### What the task requires
Reproduce every line of the records below without changing anything.

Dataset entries

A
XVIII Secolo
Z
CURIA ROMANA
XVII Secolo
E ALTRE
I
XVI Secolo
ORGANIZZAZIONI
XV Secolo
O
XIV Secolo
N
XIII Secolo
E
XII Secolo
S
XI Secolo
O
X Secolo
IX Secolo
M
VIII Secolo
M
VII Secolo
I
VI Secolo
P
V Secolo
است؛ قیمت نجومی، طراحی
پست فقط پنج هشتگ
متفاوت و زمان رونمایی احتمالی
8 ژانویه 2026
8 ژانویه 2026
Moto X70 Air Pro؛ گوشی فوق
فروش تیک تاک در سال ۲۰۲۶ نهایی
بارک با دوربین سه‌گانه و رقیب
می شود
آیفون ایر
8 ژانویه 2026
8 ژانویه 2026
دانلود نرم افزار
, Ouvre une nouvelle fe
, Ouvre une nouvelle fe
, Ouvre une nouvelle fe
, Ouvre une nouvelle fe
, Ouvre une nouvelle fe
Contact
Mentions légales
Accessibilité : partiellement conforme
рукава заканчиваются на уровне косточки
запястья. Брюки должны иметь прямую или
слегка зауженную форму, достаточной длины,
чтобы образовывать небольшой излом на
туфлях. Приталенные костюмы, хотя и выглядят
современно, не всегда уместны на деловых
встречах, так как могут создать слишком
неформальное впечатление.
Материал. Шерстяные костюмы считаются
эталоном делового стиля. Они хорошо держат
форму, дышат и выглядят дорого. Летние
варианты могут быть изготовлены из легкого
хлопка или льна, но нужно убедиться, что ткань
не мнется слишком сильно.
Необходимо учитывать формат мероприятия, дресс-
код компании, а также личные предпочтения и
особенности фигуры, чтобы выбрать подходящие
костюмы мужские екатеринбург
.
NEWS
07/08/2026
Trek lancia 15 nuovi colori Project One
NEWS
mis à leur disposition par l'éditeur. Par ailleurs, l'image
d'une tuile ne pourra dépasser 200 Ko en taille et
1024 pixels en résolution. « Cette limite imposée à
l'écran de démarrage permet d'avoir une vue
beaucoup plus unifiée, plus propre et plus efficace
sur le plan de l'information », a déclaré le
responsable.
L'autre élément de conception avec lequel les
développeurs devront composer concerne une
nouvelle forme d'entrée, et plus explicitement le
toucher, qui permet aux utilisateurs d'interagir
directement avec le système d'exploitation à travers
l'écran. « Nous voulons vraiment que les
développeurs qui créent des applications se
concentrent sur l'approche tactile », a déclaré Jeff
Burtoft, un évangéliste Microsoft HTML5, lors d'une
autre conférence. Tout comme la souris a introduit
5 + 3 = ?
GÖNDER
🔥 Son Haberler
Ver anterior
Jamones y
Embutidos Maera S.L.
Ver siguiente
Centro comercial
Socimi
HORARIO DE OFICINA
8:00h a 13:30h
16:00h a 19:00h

### Response to the exercise
A
XVIII Secolo
Z
CURIA ROMANA
XVII Secolo
E ALTRE
I
XVI Secolo
ORGANIZZAZIONI
XV Secolo
O
XIV Secolo
N
XIII Secolo
E
XII Secolo
S
XI Secolo
O
X Secolo
IX Secolo
M
VIII Secolo
M
VII Secolo
I
VI Secolo
P
V Secolo
است؛ قیمت نجومی، طراحی
پست فقط پنج هشتگ
متفاوت و زمان رونمایی احتمالی
8 ژانویه 2026
8 ژانویه 2026
Moto X70 Air Pro؛ گوشی فوق
فروش تیک تاک در سال ۲۰۲۶ نهایی
بارک با دوربین سه‌گانه و رقیب
می شود
آیفون ایر
8 ژانویه 2026
8 ژانویه 2026
دانلود نرم افزار
, Ouvre une nouvelle fe
, Ouvre une nouvelle fe
, Ouvre une nouvelle fe
, Ouvre une nouvelle fe
, Ouvre une nouvelle fe
Contact
Mentions légales
Accessibilité : partiellement conforme
рукава заканчиваются на уровне косточки
запястья. Брюки должны иметь прямую или
слегка зауженную форму, достаточной длины,
чтобы образовывать небольшой излом на
туфлях. Приталенные костюмы, хотя и выглядят
современно, не всегда уместны на деловых
встречах, так как могут создать слишком
неформальное впечатление.
Материал. Шерстяные костюмы считаются
эталоном делового стиля. Они хорошо держат
форму, дышат и выглядят дорого. Летние
варианты могут быть изготовлены из легкого
хлопка или льна, но нужно убедиться, что ткань
не мнется слишком сильно.
Необходимо учитывать формат мероприятия, дресс-
код компании, а также личные предпочтения и
особенности фигуры, чтобы выбрать подходящие
костюмы мужские екатеринбург
.
NEWS
07/08/2026
Trek lancia 15 nuovi colori Project One
NEWS
mis à leur disposition par l'éditeur. Par ailleurs, l'image
d'une tuile ne pourra dépasser 200 Ko en taille et
1024 pixels en résolution. « Cette limite imposée à
l'écran de démarrage permet d'avoir une vue
beaucoup plus unifiée, plus propre et plus efficace
sur le plan de l'information », a déclaré le
responsable.
L'autre élément de conception avec lequel les
développeurs devront composer concerne une
nouvelle forme d'entrée, et plus explicitement le
toucher, qui permet aux utilisateurs d'interagir
directement avec le système d'exploitation à travers
l'écran. « Nous voulons vraiment que les
développeurs qui créent des applications se
concentrent sur l'approche tactile », a déclaré Jeff
Burtoft, un évangéliste Microsoft HTML5, lors d'une
autre conférence. Tout comme la souris a introduit
5 + 3 = ?
GÖNDER
🔥 Son Haberler
Ver anterior
Jamones y
Embutidos Maera S.L.
Ver siguiente
Centro comercial
Socimi
HORARIO DE OFICINA
8:00h a 13:30h
16:00h a 19:00h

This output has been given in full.